How to calculate the propagation error for a tricky Eq

[andresfirman]

Hello Please help me, my function is;

alpha = [ i1.g2 / (i2.g1) - 1 ] / ( t1-t2 )

I will have to measure i1, i2, g1, g2, t1 and t2 them
I made classical error porpagation, but I don't know if this is ok.

How is the proper way to calculate the propagation error for alpha?

 

[BvU]

Hello Please help me, my function is;

alpha = [ i1.g2 / (i2.g1) - 1 ] / ( t1-t2 )

I will have to measure i1, i2, g1, g2, t1 and t2 them
I made classical error porpagation, but I don't know if this is ok.

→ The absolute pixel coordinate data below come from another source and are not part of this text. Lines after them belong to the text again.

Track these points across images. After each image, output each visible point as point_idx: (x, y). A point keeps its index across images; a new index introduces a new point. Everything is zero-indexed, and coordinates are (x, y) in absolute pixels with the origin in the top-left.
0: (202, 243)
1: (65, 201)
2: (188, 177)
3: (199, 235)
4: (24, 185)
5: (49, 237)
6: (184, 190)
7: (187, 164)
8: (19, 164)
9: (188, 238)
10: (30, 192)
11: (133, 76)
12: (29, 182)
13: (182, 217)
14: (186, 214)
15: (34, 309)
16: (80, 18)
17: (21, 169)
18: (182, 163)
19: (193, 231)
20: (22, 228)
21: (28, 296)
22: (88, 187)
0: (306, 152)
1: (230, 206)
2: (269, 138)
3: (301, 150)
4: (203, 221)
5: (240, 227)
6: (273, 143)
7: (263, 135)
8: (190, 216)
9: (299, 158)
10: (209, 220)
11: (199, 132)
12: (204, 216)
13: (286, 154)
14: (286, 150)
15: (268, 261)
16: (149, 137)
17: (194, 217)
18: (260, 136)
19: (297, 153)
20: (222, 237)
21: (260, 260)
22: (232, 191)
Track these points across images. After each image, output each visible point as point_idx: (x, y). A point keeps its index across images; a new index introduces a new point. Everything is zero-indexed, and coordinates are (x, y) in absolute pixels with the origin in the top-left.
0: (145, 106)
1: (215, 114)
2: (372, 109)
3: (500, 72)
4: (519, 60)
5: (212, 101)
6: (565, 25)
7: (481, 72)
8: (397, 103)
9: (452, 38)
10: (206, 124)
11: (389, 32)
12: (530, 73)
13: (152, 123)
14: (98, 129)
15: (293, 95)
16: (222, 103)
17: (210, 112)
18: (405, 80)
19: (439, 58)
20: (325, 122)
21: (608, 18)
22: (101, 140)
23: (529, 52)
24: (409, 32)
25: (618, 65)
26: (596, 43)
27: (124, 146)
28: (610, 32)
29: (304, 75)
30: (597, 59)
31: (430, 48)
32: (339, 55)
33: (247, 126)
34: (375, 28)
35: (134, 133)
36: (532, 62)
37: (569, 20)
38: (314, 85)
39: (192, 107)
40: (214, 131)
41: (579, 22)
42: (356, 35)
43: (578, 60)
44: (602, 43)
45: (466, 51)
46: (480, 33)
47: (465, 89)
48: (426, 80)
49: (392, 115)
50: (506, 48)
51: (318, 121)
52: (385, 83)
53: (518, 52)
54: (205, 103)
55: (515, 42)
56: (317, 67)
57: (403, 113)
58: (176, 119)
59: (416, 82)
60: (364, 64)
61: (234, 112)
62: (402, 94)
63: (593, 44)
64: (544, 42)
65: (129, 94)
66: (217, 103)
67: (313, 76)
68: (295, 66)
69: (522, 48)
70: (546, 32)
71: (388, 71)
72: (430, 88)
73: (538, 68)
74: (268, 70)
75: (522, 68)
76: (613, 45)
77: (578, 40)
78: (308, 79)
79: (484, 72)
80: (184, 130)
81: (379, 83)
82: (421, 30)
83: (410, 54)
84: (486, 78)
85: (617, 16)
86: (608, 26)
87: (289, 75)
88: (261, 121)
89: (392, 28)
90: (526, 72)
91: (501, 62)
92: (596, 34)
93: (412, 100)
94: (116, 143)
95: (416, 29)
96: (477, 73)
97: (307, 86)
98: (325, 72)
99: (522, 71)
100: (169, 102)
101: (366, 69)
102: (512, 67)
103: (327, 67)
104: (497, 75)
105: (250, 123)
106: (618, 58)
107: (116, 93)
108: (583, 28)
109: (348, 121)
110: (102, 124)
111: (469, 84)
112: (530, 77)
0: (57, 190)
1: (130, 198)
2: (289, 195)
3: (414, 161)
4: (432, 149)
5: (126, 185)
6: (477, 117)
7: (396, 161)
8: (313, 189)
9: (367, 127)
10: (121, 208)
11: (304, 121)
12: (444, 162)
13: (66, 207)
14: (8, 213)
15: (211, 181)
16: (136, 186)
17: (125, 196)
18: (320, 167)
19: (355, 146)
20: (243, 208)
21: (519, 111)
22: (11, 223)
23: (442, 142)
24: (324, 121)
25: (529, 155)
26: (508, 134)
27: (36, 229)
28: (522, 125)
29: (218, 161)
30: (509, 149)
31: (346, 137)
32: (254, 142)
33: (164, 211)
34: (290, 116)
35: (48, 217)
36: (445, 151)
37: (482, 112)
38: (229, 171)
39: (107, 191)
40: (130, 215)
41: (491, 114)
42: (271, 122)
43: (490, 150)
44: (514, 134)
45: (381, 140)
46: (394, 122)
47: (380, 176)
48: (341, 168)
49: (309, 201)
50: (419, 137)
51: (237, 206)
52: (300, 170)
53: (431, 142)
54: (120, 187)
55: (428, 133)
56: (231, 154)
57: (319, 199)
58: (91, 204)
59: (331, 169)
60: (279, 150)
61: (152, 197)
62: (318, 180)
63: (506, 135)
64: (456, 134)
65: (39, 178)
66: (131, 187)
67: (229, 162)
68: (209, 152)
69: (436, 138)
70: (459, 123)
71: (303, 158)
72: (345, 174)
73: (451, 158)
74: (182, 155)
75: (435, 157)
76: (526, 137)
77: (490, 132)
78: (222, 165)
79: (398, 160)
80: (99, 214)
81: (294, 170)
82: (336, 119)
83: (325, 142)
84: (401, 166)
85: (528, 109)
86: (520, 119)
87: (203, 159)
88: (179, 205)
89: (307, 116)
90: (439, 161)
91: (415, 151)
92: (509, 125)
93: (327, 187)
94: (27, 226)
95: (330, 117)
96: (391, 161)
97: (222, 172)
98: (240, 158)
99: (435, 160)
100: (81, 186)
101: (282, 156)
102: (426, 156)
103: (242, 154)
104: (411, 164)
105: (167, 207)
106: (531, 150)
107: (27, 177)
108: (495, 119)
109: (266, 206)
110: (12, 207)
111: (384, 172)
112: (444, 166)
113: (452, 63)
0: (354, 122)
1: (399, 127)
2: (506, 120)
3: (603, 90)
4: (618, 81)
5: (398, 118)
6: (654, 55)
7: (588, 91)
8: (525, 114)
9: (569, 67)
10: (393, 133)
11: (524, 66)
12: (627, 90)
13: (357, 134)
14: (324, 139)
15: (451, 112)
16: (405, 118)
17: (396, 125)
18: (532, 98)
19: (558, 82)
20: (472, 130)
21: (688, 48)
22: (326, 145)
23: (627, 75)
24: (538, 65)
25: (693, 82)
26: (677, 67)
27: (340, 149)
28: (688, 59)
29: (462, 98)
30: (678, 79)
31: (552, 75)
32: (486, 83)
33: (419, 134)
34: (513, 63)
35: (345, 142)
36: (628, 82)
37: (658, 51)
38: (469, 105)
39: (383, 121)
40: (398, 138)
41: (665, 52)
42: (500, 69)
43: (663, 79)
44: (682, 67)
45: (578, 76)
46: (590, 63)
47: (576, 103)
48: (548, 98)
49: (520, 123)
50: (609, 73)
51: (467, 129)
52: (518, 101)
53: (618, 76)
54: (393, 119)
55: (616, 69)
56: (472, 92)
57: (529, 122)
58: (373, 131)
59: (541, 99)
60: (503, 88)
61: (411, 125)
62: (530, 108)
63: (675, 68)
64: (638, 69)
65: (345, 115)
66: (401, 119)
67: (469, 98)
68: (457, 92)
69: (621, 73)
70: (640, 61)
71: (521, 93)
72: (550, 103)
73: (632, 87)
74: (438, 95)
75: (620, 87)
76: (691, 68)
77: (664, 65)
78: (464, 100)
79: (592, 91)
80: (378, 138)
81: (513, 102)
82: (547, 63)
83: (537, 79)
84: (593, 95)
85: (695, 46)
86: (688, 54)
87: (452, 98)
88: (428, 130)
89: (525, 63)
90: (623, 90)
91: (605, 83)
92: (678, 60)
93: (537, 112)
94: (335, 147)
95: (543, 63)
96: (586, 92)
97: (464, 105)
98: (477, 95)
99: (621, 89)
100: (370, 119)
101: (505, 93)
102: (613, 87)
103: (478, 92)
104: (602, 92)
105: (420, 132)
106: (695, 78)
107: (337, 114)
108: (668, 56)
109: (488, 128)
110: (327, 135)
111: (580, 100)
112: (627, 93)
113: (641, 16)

How is the proper way to calculate the propagation error for alpha?

Hello andresfirman,

PF culture encourages you to set up some attempt before assistance is given.
What is the general formula for error propagation that you are using ?

 

[andresfirman]

Hello andresfirman,

PF culture encourages you to set up some attempt before assistance is given.
What is the general formula for error propagation that you are using ?

Hi, I`m using

d(alpha)/d(i1)*Δi1 + d(alpha)/d(i2)*Δi2 + d(alpha)/d(g1)*Δg1 + d(alpha)/d(g2)*Δg2 + d(alpha)/d(t1)*Δt1 + d(alpha)/d(t2)*Δt2

Δi1 = 0.3 %
Δi2 = 0.3 %
Δg1 = 3.2 %
Δg2 = 3.2 %
Δt1 = 0.2 C
Δt2 = 0.2 C

Its values aprox are;
t1 and t2 is near 26 C
g1 and g2 is near 950
and i1 and i1 are near 7.5

it give me aprox 1000 % of error its too big I think, I don't know where is the problem. I don't think that the quantities errors are too big for the answer of 1000 %

 

[haruspex]

t1 and t2 is near 26 C

But how near are they to each other? When you take differences of numbers of similar size the error percentage can get hugely magnified.
Same issue arises with i1.g2-i2.g1.

 

[andresfirman]

But how near are they to each other? When you take differences of numbers of similar size the error percentage can get hugely magnified.
Same issue arises with i1.g2-i2.g1.

Hi!;
t1 = 27.6 C
t2 = 44.9 C
g1 = 993
g2 = 1000
i1 = 7.5
i2 = 7.6

so, alpha is a very low number
alpha = 0.0003766

 

[haruspex]

g1 = 993
g2 = 1000
i1 = 7.5
i2 = 7.6

There's a problem. The ratio of the products, as in your equation, differs from 1 by only 0.6%. That effectively amplifies the error percentage by 1/0.006= 167.